Bitcoin ended the year with a staggering 5,700% return.
I've heard stories of waiters leaving a customer in the middle of an order to sell their coins during the 30% drop at Christmas. I've received text messages asking whether to invest in Bitcoin from people who have otherwise expressed no interest in investing including my younger brother and old friends from high school.
While blockchain technology will likely have far-reaching applications, Bitcoin itself is quite obviously a speculative mania much like tulip bulbs in 17th century Holland. Just because blockchain technology is revolutionary, doesn't mean Bitcoin isn't a fool's gold.
John Kenneth Galbraith, famed economist and diplomat, outlined the common characteristics of speculative manias in his book, A Short History of Financial Euphoria. Galbraith surmises that those who repeatedly drive these euphoric financial episodes are "often new, youthful, and always supremely confident... [with a] brilliantly innovative discovery in the financial and larger economic world." If that doesn't perfectly describe what we are seeing with Bitcoin, I don't know what does.

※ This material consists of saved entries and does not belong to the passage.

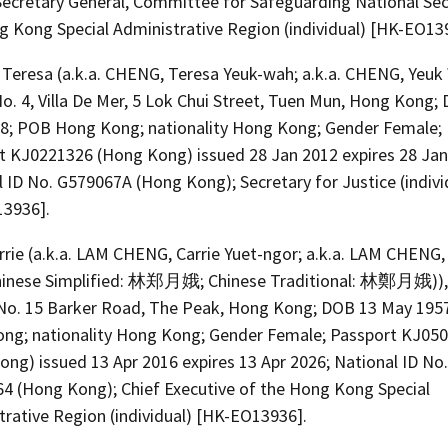
Secretary General, Committee for Safeguarding National Sec
g Kong Special Administrative Region (individual) [HK-EO13
Teresa (a.k.a. CHENG, Teresa Yeuk-wah; a.k.a. CHENG, Yeuk
o. 4, Villa De Mer, 5 Lok Chui Street, Tuen Mun, Hong Kong;
8; POB Hong Kong; nationality Hong Kong; Gender Female;
t KJ0221326 (Hong Kong) issued 28 Jan 2012 expires 28 Jan
 ID No. G579067A (Hong Kong); Secretary for Justice (indivi
3936].
rie (a.k.a. LAM CHENG, Carrie Yuet-ngor; a.k.a. LAM CHENG,
hinese Simplified: 林郑月娥; Chinese Traditional: 林鄭月娥)), 
No. 15 Barker Road, The Peak, Hong Kong; DOB 13 May 195
ng; nationality Hong Kong; Gender Female; Passport KJ05
ng) issued 13 Apr 2016 expires 13 Apr 2026; National ID No.
4 (Hong Kong); Chief Executive of the Hong Kong Special
trative Region (individual) [HK-EO13936].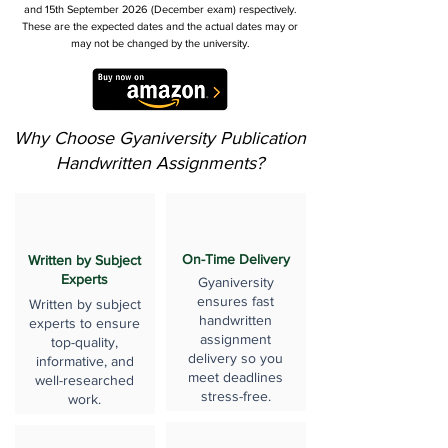
and 15th September 2026 (December exam) respectively.
These are the expected dates and the actual dates may or
may not be changed by the university.
Why Choose Gyaniversity Publication
Handwritten Assignments?
On-Time Delivery
Written by Subject
Experts
Gyaniversity
ensures fast
Written by subject
handwritten
experts to ensure
assignment
top-quality,
delivery so you
informative, and
meet deadlines
well-researched
stress-free.
work.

While the blockchain is a technological advancement, this isn't the first time a mania has ensued as a result of such a discovery, and it won't be the last.

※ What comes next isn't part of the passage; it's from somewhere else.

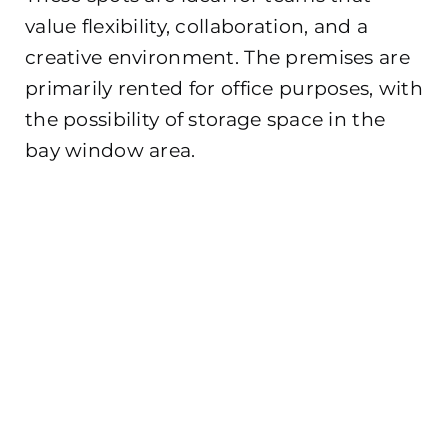
value flexibility, collaboration, and a
creative environment. The premises are
primarily rented for office purposes, with
the possibility of storage space in the
bay window area.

There have been many things in the past driven to completely irrational prices, not because anyone thought they would produce something valuable, but merely because people thought they could sell them to someone else in the future for a higher price. This is called speculating.
But we aren't speculators. We are investors. Investing is purchasing an asset that produces a valuable product or service and cash flow for an extended period of time.
I don't believe buying Bitcoin helps anyone participate in the rise of blockchain technology. However, by owning a piece of every public company in the market, you will benefit from the impact of blockchain without having to play the risky speculation game.